The bill has been met with criticism from outside the house, while inside the house legislators are looking at ways to strengthen the US car making industry and giving it an edge in the next global commercial battleground. The autonomous car will only change the way cars are driven, it will not change the fact that people will still need a car to be driven. Therefore, the cars will combine both auto-pilot mode as well as self-drive mode. The big automakers are all pushing towards this new technology and will most probably add more and more technologies to improve the overall performance of the machines. This leading edge is necessary to maintain the strong US holding the future of global automaking. So, when the government forces States to comply, it's saying that this is a national endeavor, car war effort to win and maintain a lead in a major source of employment and income.

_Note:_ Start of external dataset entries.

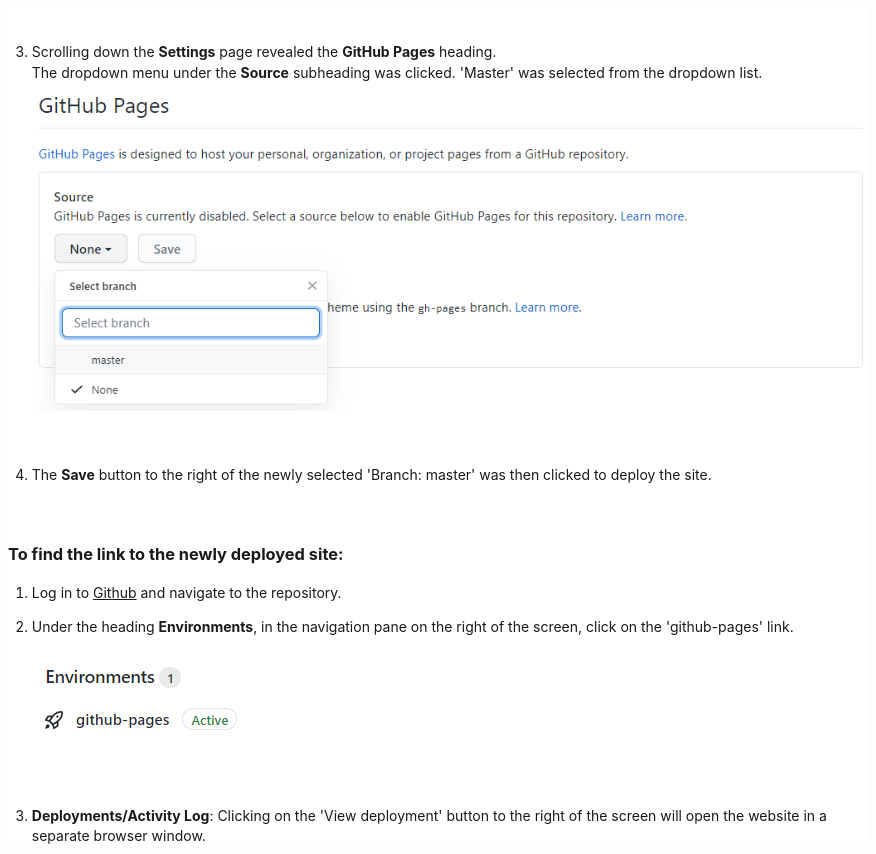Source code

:<br>

3) Scrolling down the **Settings** page revealed the **GitHub Pages** heading.  
The dropdown menu under the **Source** subheading was clicked. 'Master' was selected from the dropdown list.
![alt text](documentation/readme-images/github-pages-screenshot.png "Screenshot showing the GitHub Pages section of the Settings page in GitHub.")

<br>

4) The **Save** button to the right of the newly selected 'Branch: master' was then clicked to deploy the site.

<br>

### To find the link to the newly deployed site:

1) Log in to [Github](https://github.com/) and navigate to the repository.

2) Under the heading **Environments**, in the navigation pane on the right of the screen, click on the 'github-pages' link.
![alt text](documentation/readme-images/environments-github-pages.png "Screenshot showing the Environments heading and the GitHub Pages link.")

<br>

3) **Deployments/Activity Log**: 
Clicking on the 'View deployment' button to the right of the screen will open the website in a separate browser window.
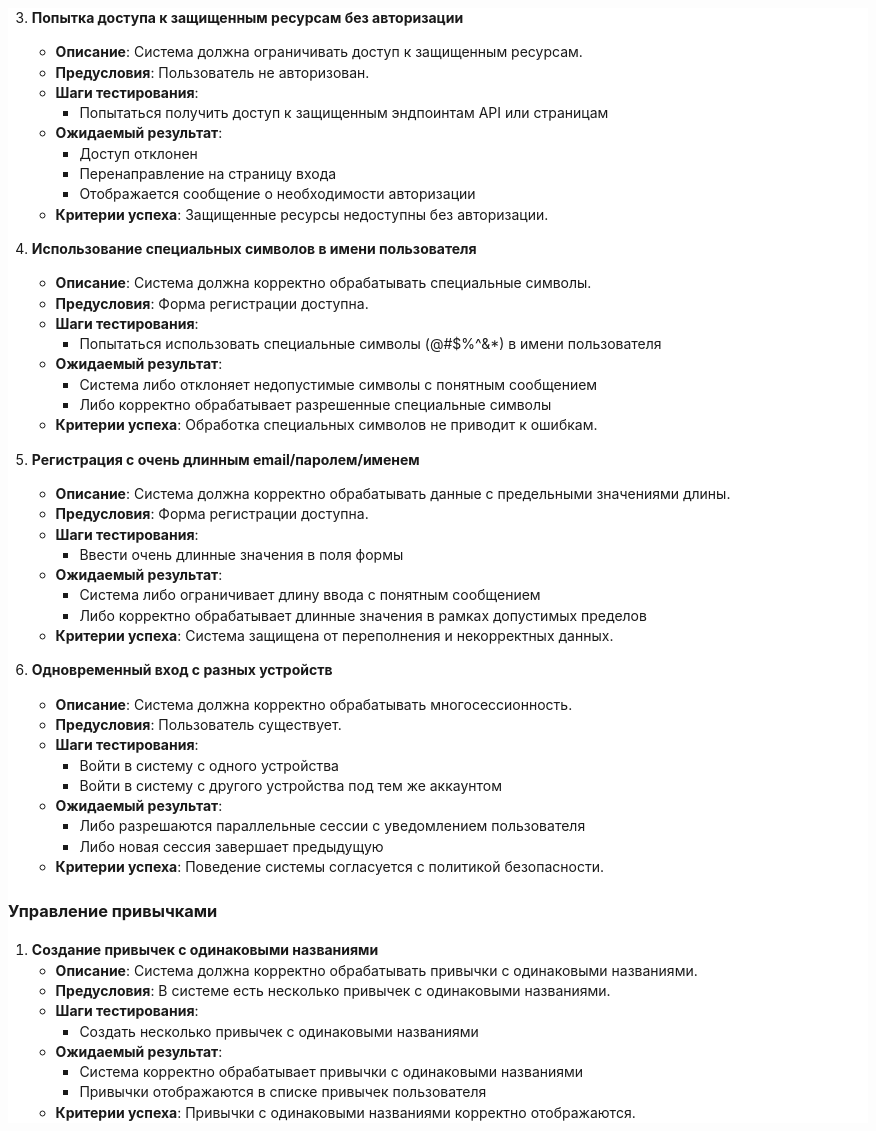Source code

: 3. **Попытка доступа к защищенным ресурсам без авторизации**
   - **Описание**: Система должна ограничивать доступ к защищенным ресурсам.
   - **Предусловия**: Пользователь не авторизован.
   - **Шаги тестирования**: 
     - Попытаться получить доступ к защищенным эндпоинтам API или страницам
   - **Ожидаемый результат**: 
     - Доступ отклонен
     - Перенаправление на страницу входа
     - Отображается сообщение о необходимости авторизации
   - **Критерии успеха**: Защищенные ресурсы недоступны без авторизации.

4. **Использование специальных символов в имени пользователя**
   - **Описание**: Система должна корректно обрабатывать специальные символы.
   - **Предусловия**: Форма регистрации доступна.
   - **Шаги тестирования**: 
     - Попытаться использовать специальные символы (@#$%^&*) в имени пользователя
   - **Ожидаемый результат**: 
     - Система либо отклоняет недопустимые символы с понятным сообщением
     - Либо корректно обрабатывает разрешенные специальные символы
   - **Критерии успеха**: Обработка специальных символов не приводит к ошибкам.

5. **Регистрация с очень длинным email/паролем/именем**
   - **Описание**: Система должна корректно обрабатывать данные с предельными значениями длины.
   - **Предусловия**: Форма регистрации доступна.
   - **Шаги тестирования**: 
     - Ввести очень длинные значения в поля формы
   - **Ожидаемый результат**: 
     - Система либо ограничивает длину ввода с понятным сообщением
     - Либо корректно обрабатывает длинные значения в рамках допустимых пределов
   - **Критерии успеха**: Система защищена от переполнения и некорректных данных.

6. **Одновременный вход с разных устройств**
   - **Описание**: Система должна корректно обрабатывать многосессионность.
   - **Предусловия**: Пользователь существует.
   - **Шаги тестирования**: 
     - Войти в систему с одного устройства
     - Войти в систему с другого устройства под тем же аккаунтом
   - **Ожидаемый результат**: 
     - Либо разрешаются параллельные сессии с уведомлением пользователя
     - Либо новая сессия завершает предыдущую
   - **Критерии успеха**: Поведение системы согласуется с политикой безопасности.

### Управление привычками
1. **Создание привычек с одинаковыми названиями**
   - **Описание**: Система должна корректно обрабатывать привычки с одинаковыми названиями.
   - **Предусловия**: В системе есть несколько привычек с одинаковыми названиями.
   - **Шаги тестирования**: 
     - Создать несколько привычек с одинаковыми названиями
   - **Ожидаемый результат**: 
     - Система корректно обрабатывает привычки с одинаковыми названиями
     - Привычки отображаются в списке привычек пользователя
   - **Критерии успеха**: Привычки с одинаковыми названиями корректно отображаются.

The other side of the coin is the necessity to reduce human risk factors and thereby reduce collisions. The market is rife with accidents, human suffering, and insurance claim haggling. With the new autonomous car, three sectors will be hit, insurance, medical and traffic policing. The ride-share industry will also need to adjust itself, while cars will still need an owner, would they need a driver, and how will ride-share then pay for rides?

Driver Unions in Seattle

It seems that Seattle's Uber and Lyft drivers are spearheading a unification process whereby the drivers will create a ride-share union. The drivers banded up and went to court, only to be stopped by Seattle court. The Union representatives demanded a list of drivers names and addresses from Uber and Lyft and would get it until the 9th Circuit Court of Appeals passed an injunction stopping the demand. Not all Uber and Lyft drivers want to be part of a teamster union. First of all Uber drivers are not employees, they are independent contractors. The second point that they make is that they don't want a union to interfere with their contracts with Uber and Lyft, in fact, their independence demands a non-unified approach. Not all drivers work full time, some just join Uber for a ride a month, the necessity to force these drivers into a union goes against their first amendment rights. Both Uber and Lyft will side with this stance too since the last thing they need is to deal with a union that is more interested in power struggles, shady deals and upsetting smooth workflow.

Teamsters Local 117 which has sole rights to represent the unionized drivers disagrees with the above statements, and claims that it is the right of every driver to be unionized and get good representation against companies that are constantly underpaying them.

Final word, it's obvious that there are drivers for and against being unionized. The final decision will be made in court. Also, one area of the law that is causing concern is the Teamsters demand that only drivers that have worked for less than 90 days and have made less than 52 rides for Uber or Lyft don't have a vote.While Uber and Lyft demand that every driver, once signed up, can vote. The difference being that the Teamsters want to restrict the vote to 30% of Lyfts drivers and just under 50% of Ubers, proving that their aim is not truly a representation of the driver but more a way to step into a new sector for power.